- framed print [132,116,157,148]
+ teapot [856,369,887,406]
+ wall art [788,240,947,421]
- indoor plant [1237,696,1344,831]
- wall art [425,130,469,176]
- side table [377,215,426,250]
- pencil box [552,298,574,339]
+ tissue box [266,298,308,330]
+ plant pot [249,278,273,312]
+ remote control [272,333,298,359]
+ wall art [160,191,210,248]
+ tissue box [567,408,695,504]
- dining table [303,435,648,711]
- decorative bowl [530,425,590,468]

────

## Brief
Print each entry exactly as it appears above.

## Answer below
- framed print [132,116,157,148]
+ teapot [856,369,887,406]
+ wall art [788,240,947,421]
- indoor plant [1237,696,1344,831]
- wall art [425,130,469,176]
- side table [377,215,426,250]
- pencil box [552,298,574,339]
+ tissue box [266,298,308,330]
+ plant pot [249,278,273,312]
+ remote control [272,333,298,359]
+ wall art [160,191,210,248]
+ tissue box [567,408,695,504]
- dining table [303,435,648,711]
- decorative bowl [530,425,590,468]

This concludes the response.